Page layout parsing data:

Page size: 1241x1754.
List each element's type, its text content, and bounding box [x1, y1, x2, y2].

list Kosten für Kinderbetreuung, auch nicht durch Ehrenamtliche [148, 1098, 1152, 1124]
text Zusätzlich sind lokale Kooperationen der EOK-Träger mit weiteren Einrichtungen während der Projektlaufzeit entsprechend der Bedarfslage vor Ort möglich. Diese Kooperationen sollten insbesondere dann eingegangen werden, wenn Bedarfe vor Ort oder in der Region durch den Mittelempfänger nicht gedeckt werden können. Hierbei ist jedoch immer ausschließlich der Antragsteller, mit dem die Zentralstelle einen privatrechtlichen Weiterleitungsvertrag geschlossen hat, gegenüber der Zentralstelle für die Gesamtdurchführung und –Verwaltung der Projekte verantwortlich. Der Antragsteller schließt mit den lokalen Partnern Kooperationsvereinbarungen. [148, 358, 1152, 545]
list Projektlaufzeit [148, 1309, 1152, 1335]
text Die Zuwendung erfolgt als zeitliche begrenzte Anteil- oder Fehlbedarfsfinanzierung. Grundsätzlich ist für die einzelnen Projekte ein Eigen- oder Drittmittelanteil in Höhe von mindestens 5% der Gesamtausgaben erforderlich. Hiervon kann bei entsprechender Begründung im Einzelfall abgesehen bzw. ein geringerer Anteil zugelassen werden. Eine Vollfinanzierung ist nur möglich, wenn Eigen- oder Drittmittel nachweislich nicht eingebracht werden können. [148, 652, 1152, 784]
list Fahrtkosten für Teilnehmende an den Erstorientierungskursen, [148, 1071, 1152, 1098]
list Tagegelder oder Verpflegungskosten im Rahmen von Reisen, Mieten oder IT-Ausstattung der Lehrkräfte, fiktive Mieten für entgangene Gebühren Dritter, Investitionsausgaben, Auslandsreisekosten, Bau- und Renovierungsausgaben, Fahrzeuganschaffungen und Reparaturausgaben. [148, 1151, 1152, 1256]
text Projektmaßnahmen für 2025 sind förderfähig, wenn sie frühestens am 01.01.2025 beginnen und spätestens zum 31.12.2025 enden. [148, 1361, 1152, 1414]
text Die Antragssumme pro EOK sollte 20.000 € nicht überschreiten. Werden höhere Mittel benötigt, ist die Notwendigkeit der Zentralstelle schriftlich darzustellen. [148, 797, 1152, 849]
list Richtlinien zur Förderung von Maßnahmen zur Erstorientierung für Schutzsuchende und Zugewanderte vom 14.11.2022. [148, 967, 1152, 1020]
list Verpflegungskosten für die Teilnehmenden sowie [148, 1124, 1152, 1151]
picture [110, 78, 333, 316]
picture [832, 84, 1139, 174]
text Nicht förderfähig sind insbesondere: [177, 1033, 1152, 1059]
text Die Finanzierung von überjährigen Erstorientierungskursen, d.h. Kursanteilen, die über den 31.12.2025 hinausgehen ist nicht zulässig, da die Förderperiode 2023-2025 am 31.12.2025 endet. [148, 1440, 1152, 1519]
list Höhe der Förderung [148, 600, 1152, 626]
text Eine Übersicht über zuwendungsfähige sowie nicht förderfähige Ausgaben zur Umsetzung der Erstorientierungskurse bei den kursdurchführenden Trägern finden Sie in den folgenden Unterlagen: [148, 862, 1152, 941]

PROMPT: Each entry above is to be written out exactly.

YOUR SOLUTION:
Page size: 1241x1754.
List each element's type, its text content, and bounding box [x1, y1, x2, y2].

list Kosten für Kinderbetreuung, auch nicht durch Ehrenamtliche [148, 1098, 1152, 1124]
text Zusätzlich sind lokale Kooperationen der EOK-Träger mit weiteren Einrichtungen während der Projektlaufzeit entsprechend der Bedarfslage vor Ort möglich. Diese Kooperationen sollten insbesondere dann eingegangen werden, wenn Bedarfe vor Ort oder in der Region durch den Mittelempfänger nicht gedeckt werden können. Hierbei ist jedoch immer ausschließlich der Antragsteller, mit dem die Zentralstelle einen privatrechtlichen Weiterleitungsvertrag geschlossen hat, gegenüber der Zentralstelle für die Gesamtdurchführung und –Verwaltung der Projekte verantwortlich. Der Antragsteller schließt mit den lokalen Partnern Kooperationsvereinbarungen. [148, 358, 1152, 545]
list Projektlaufzeit [148, 1309, 1152, 1335]
text Die Zuwendung erfolgt als zeitliche begrenzte Anteil- oder Fehlbedarfsfinanzierung. Grundsätzlich ist für die einzelnen Projekte ein Eigen- oder Drittmittelanteil in Höhe von mindestens 5% der Gesamtausgaben erforderlich. Hiervon kann bei entsprechender Begründung im Einzelfall abgesehen bzw. ein geringerer Anteil zugelassen werden. Eine Vollfinanzierung ist nur möglich, wenn Eigen- oder Drittmittel nachweislich nicht eingebracht werden können. [148, 652, 1152, 784]
list Fahrtkosten für Teilnehmende an den Erstorientierungskursen, [148, 1071, 1152, 1098]
list Tagegelder oder Verpflegungskosten im Rahmen von Reisen, Mieten oder IT-Ausstattung der Lehrkräfte, fiktive Mieten für entgangene Gebühren Dritter, Investitionsausgaben, Auslandsreisekosten, Bau- und Renovierungsausgaben, Fahrzeuganschaffungen und Reparaturausgaben. [148, 1151, 1152, 1256]
text Projektmaßnahmen für 2025 sind förderfähig, wenn sie frühestens am 01.01.2025 beginnen und spätestens zum 31.12.2025 enden. [148, 1361, 1152, 1414]
text Die Antragssumme pro EOK sollte 20.000 € nicht überschreiten. Werden höhere Mittel benötigt, ist die Notwendigkeit der Zentralstelle schriftlich darzustellen. [148, 797, 1152, 849]
list Richtlinien zur Förderung von Maßnahmen zur Erstorientierung für Schutzsuchende und Zugewanderte vom 14.11.2022. [148, 967, 1152, 1020]
list Verpflegungskosten für die Teilnehmenden sowie [148, 1124, 1152, 1151]
picture [110, 78, 333, 316]
picture [832, 84, 1139, 174]
text Nicht förderfähig sind insbesondere: [177, 1033, 1152, 1059]
text Die Finanzierung von überjährigen Erstorientierungskursen, d.h. Kursanteilen, die über den 31.12.2025 hinausgehen ist nicht zulässig, da die Förderperiode 2023-2025 am 31.12.2025 endet. [148, 1440, 1152, 1519]
list Höhe der Förderung [148, 600, 1152, 626]
text Eine Übersicht über zuwendungsfähige sowie nicht förderfähige Ausgaben zur Umsetzung der Erstorientierungskurse bei den kursdurchführenden Trägern finden Sie in den folgenden Unterlagen: [148, 862, 1152, 941]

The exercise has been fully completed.